[[ Record extracts open ]]
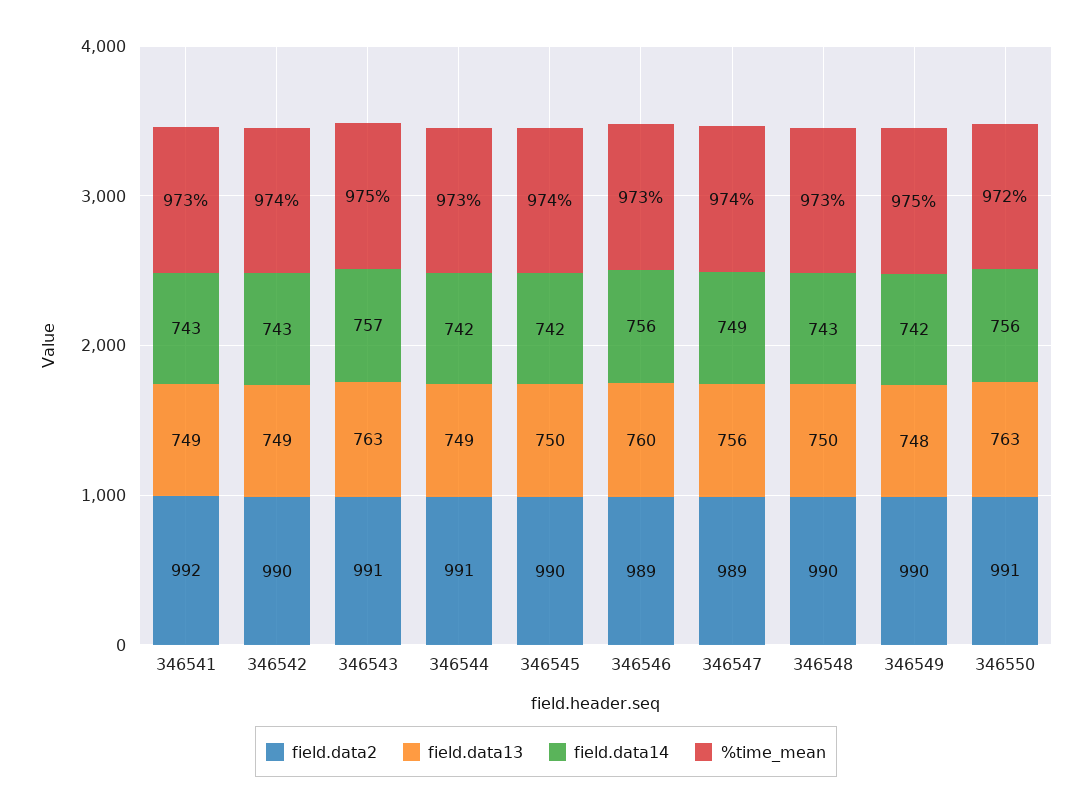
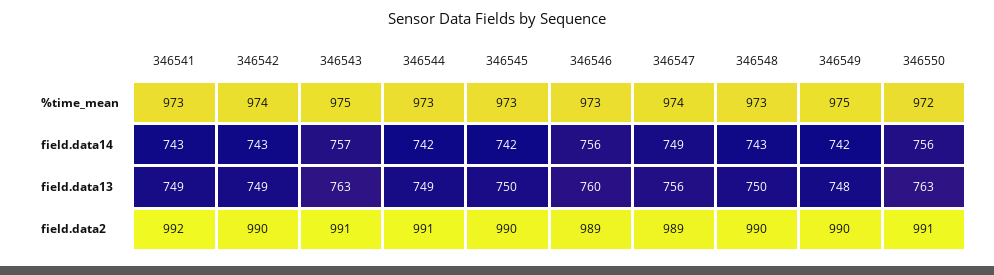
%time_mean, 346545: 974 -> 973

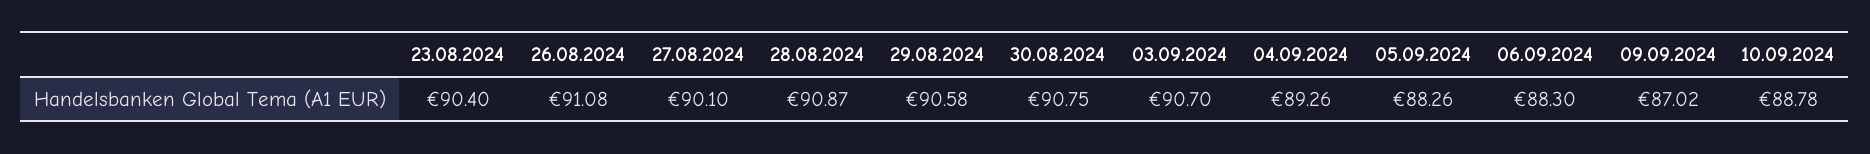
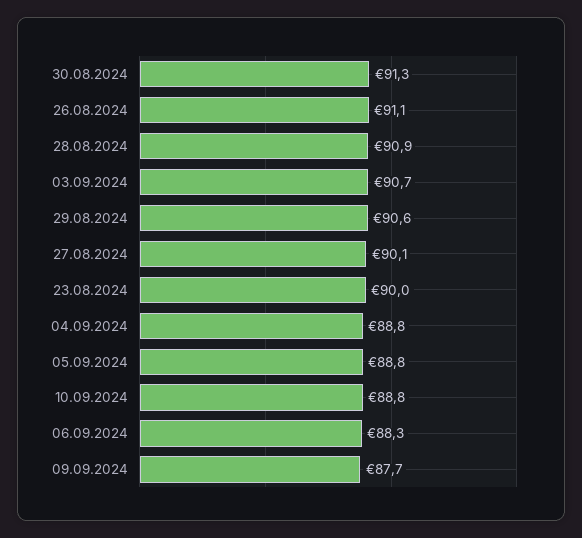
23.08.2024: 90.4 -> 90
30.08.2024: 90.75 -> 91.3
04.09.2024: 89.26 -> 88.8
05.09.2024: 88.26 -> 88.8
09.09.2024: 87.02 -> 87.7

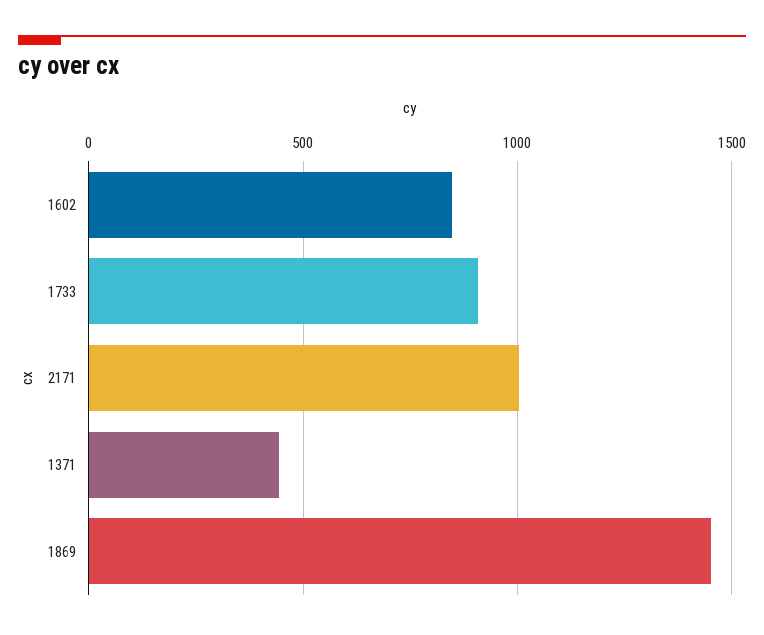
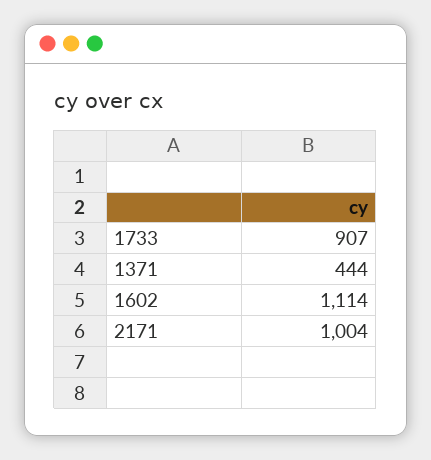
1602: 850 -> 1114
1869: 1450 -> none

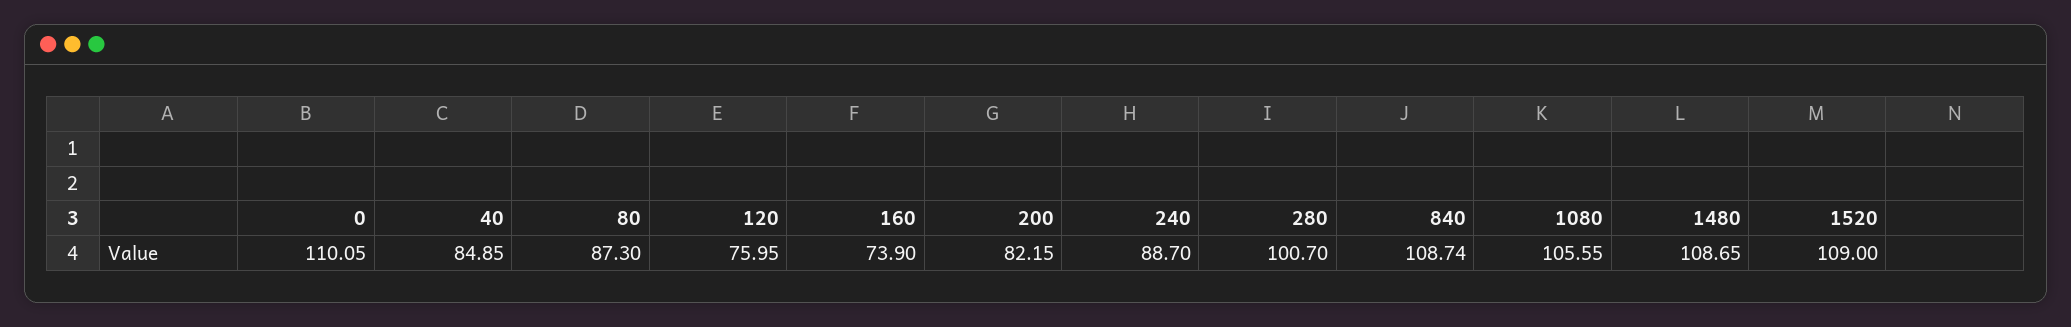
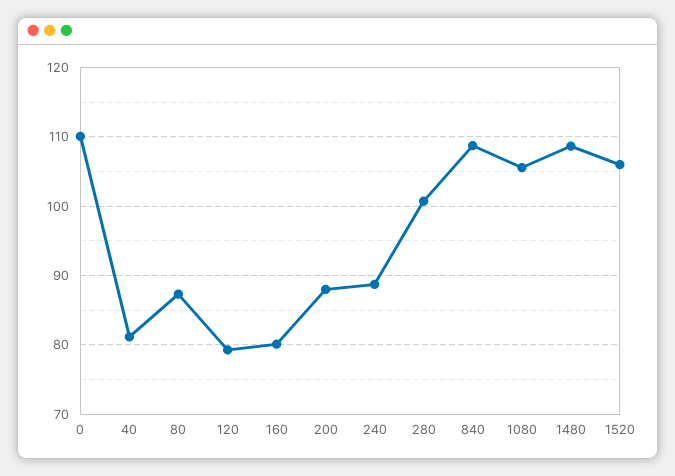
40: 84.85 -> 81
120: 75.95 -> 79
160: 73.9 -> 80
200: 82.15 -> 88
1520: 109 -> 106

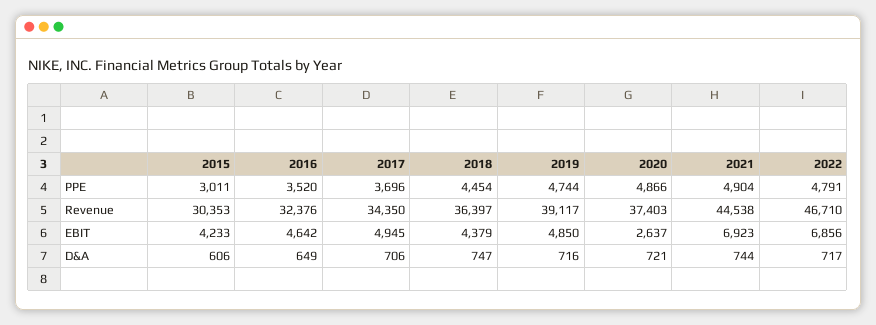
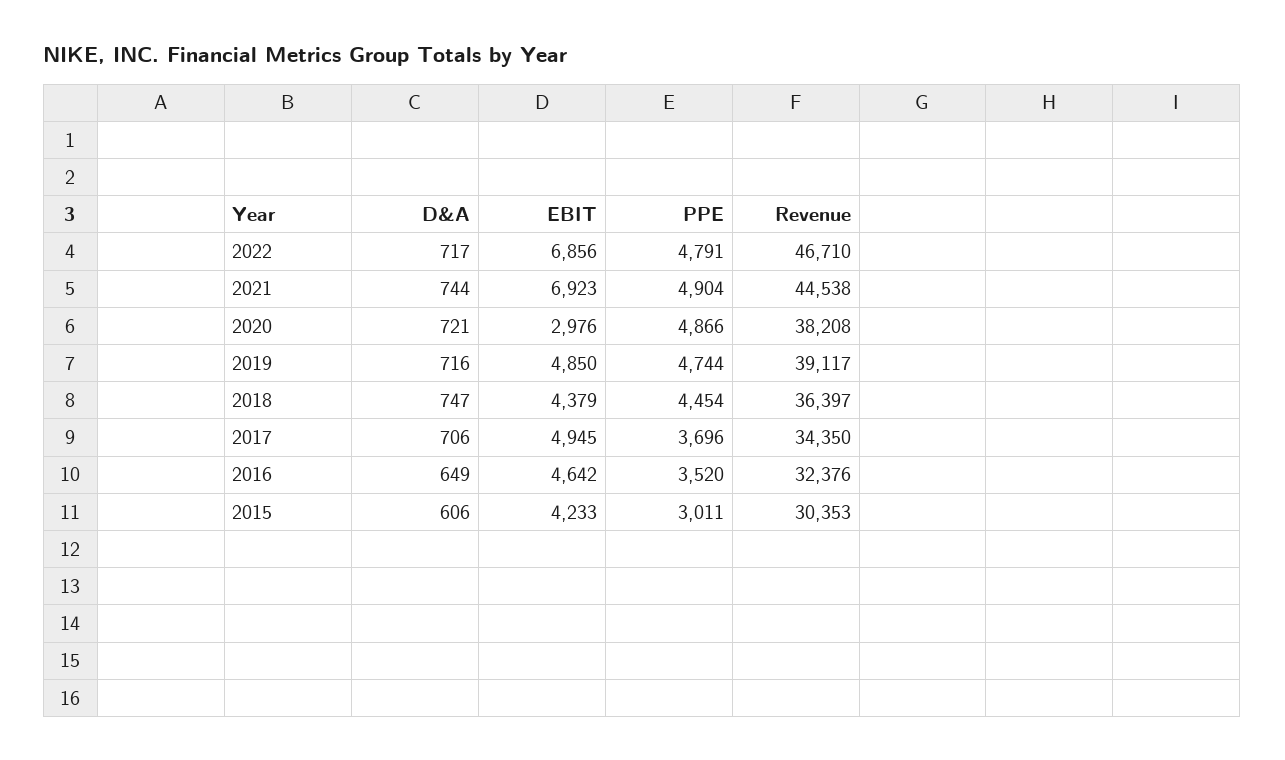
2020, Revenue: 37403 -> 38208
2020, EBIT: 2637 -> 2976

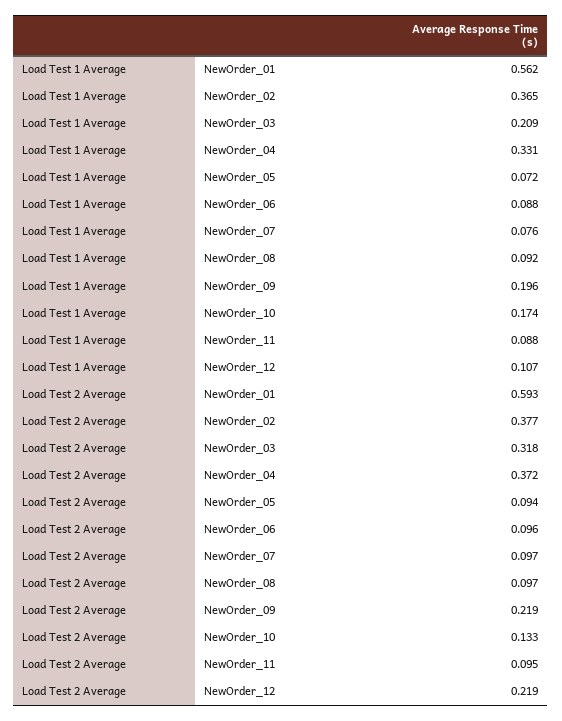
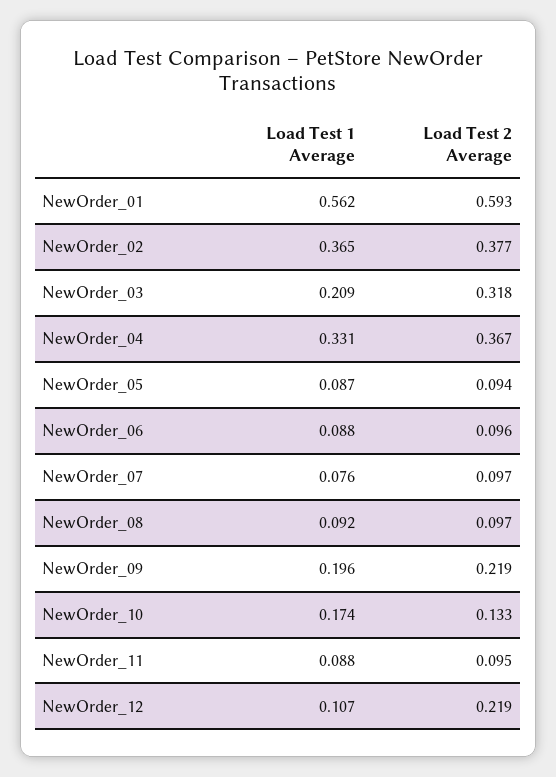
Load Test 1 Average, NewOrder_05: 0.072 -> 0.087
Load Test 2 Average, NewOrder_04: 0.372 -> 0.367

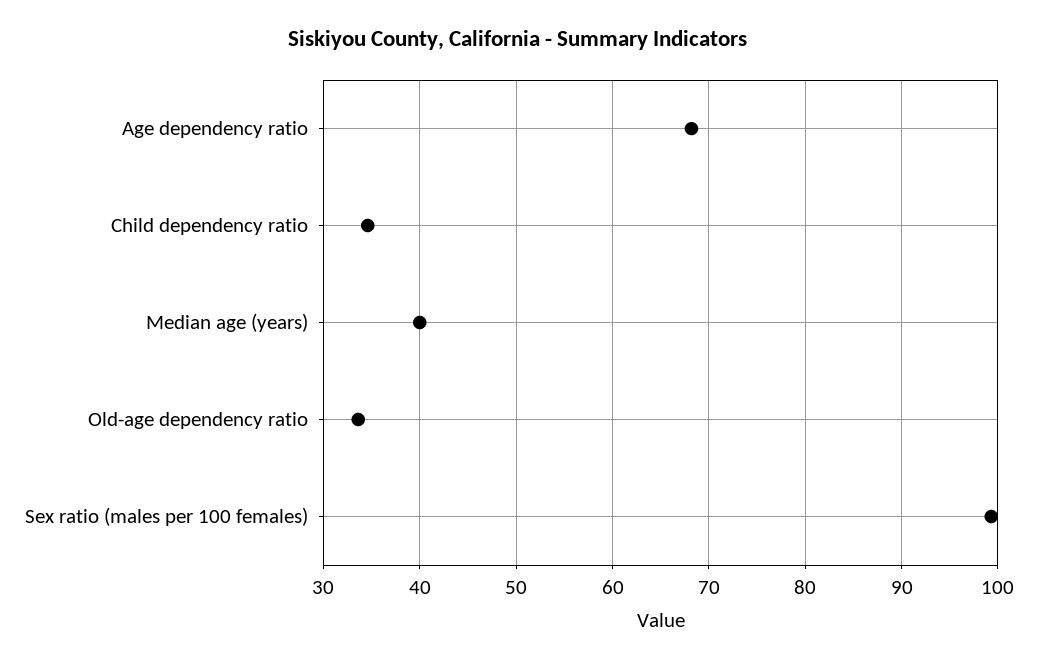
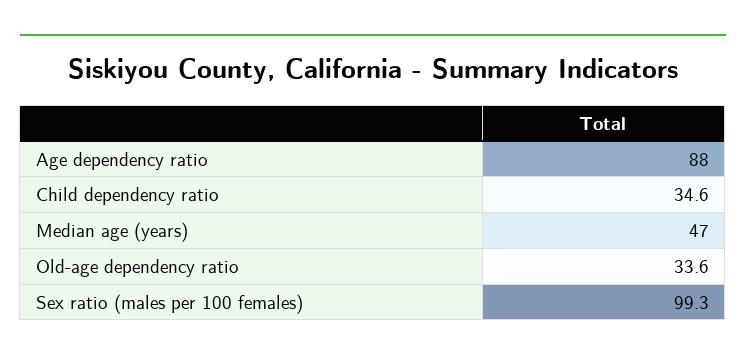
Age dependency ratio: 68 -> 88
Median age (years): 40 -> 47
[[ Record extracts closed ]]
- _Task description_:
What is needed is an exact copy of all the data, with no images in it.

- _Task output_:
%time_mean, 346545: 974 -> 973

23.08.2024: 90.4 -> 90
30.08.2024: 90.75 -> 91.3
04.09.2024: 89.26 -> 88.8
05.09.2024: 88.26 -> 88.8
09.09.2024: 87.02 -> 87.7

1602: 850 -> 1114
1869: 1450 -> none

40: 84.85 -> 81
120: 75.95 -> 79
160: 73.9 -> 80
200: 82.15 -> 88
1520: 109 -> 106

2020, Revenue: 37403 -> 38208
2020, EBIT: 2637 -> 2976

Load Test 1 Average, NewOrder_05: 0.072 -> 0.087
Load Test 2 Average, NewOrder_04: 0.372 -> 0.367

Age dependency ratio: 68 -> 88
Median age (years): 40 -> 47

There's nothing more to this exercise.